Abstract
Hypertension and cerebral artery: Hypertensive damage of cerebral artery occurs in the densely innervated artery; brain base vascular nets and perforating arteries, and is characterized by medial cell necrosis (moth-eaten cell atrophy and necrosis). The pilar circumflex artery, which has less frequent innervation than the perforating artery, is not involved with hypertension. A hypertensive cerebral hemorrhage is not induced by the rupture of a microaneurysm (angionecrosis), but is due to a direct rupture at the bifurcation of a hypertensively involved perforating artery. The microaneurysm indicates a recanalisation state after a subclinical rupture of a small artery less than 200μ in diameter. Hypertension may also accelerate a lipid accumulation in the intima even in the arterioles of the perforating branches demonstrating both a luminal narrowing by intimal thickening and/or dilation due to medial cell necrosis. The former causes cerebral thrombosis in the basal ganglia, while the latter loses a vascular function by earthen pipe phenomenon in the artery. They can, thus induce a disturbance of the autoregulation system regarding intracerebral circulation. As a result, leukoaraiosis occurs and extends to the white matter of the cerebrum (Bin-swanger type dementia).

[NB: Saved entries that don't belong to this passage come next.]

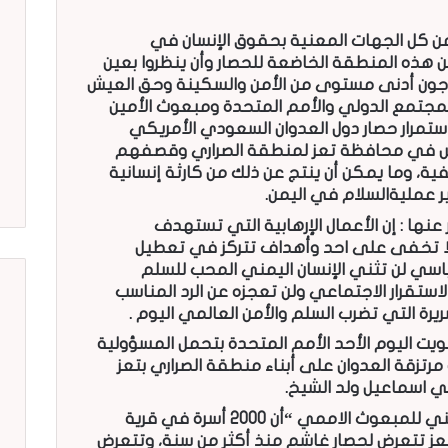
من كل الجهات المعنية بحقوق الإنسان في
 هذه المنطقة الخاضعة للحصار وأن ينظروا بعين
يحتاجون أدنى مستوى من الأمن والسكينة وحق العيش
 المجتمع الدولي والأمم المتحدة ومبعوث الأمين
استمرار حصار دول العدوان السعودي الأمريكي
اعش في محافظة تعز لمنطقة الصراري وقصفهم
ية، وما يمكن أن ينتج عن ذلك من كارثة إنسانية
عمليةالسلام في اليمن.
 عنها : إن الأعمال الإرهابية التي تستهدف
 لا تخفى على احد وأهداف تتركز في تعطيل
سياسي لن تثني الإنسان اليمني المحب للسلم
استقرار الاجتماعي ولن تعجزه عن الرد المناسب
يرة التي تضرب السلم والأمن العالمي اليوم .
ت اليوم الأحد الأمم المتحدة بتحمل المسؤولية
مرتزقة العدوان على أبناء منطقة الصراري بتعز
 اسماعيل ولد الشيخ.
وجاء في الرسالة التي بعثها الوفد الوطني للمبعوث الاممي “أن 2000 أسرة في قرية
تعز تتعرض لحصار غاشم منذ أكثر من سنة، وتتعرض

Hypertension and the coronary artery: As for atherogenesis, hypertension is suppressed in the coronary artery, but coronary spasms frequently occur in variant angina which histologically reflects the adventitial inflammation of coronary artery located in the subepicardium. Accumulated inflammatory cells (lymphocytes and monocyte/macrophages) may also directly stimulate medial smooth muscle cells, and/or do so through the vascular nerve fibers in adventitia where they are densely distributed. Repeated coronary spasms may also accelerate atherosclerosis in the intima by an increased insudation of the same artery.

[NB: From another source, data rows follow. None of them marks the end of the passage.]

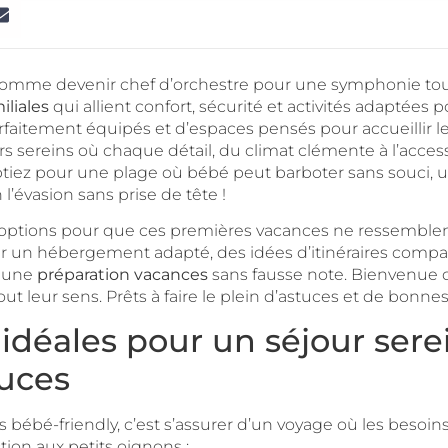
 comme devenir chef d’orchestre pour une symphonie tout
iliales
qui allient confort, sécurité et activités adaptées p
itement équipés et d’espaces pensés pour accueillir les 
s sereins où chaque détail, du climat clémente à l’acces
tiez pour une plage où bébé peut barboter sans souci, 
’évasion sans prise de tête !
es options pour que ces premières vacances ne ressemble
 un hébergement adapté, des idées d’itinéraires compati
r une
préparation vacances
sans fausse note. Bienvenue d
ut leur sens. Prêts à faire le plein d’astuces et de bonne
 idéales pour un séjour sere
ouces
bébé-friendly, c’est s’assurer d’un voyage où les besoin
tion aux petits oignons :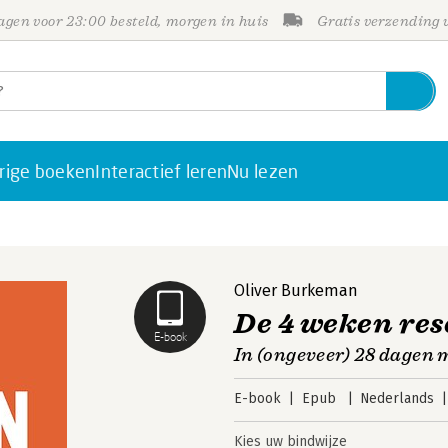
gen voor 23:00 besteld, morgen in huis
Gratis verzending
rige boeken
Interactief leren
Nu lezen
Oliver Burkeman
De 4 weken res
E-book
In (ongeveer) 28 dagen m
E-book
Epub
Nederlands
Kies uw bindwijze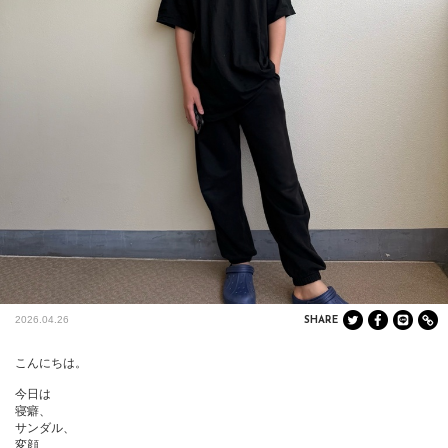
2026.04.26
SHARE
こんにちは。

今日は

寝癖、

サンダル、

変顔、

Hypertension and renal artery: Hypertensive vascular damage occurs in the interlobular and afferent arteries measuring 50-100μ in diameter, which are densely innervated by adrenergic & cholinergic fibers, demonstrating with either medial cell necrosis or moth-eaten atrophy. Those changes thus result in a reduced autoregulation system for glomerular circulation, and may also induce glomerulosclerosis by both ischemic and glomerular hypertension (hyperfiltration) mechanisms.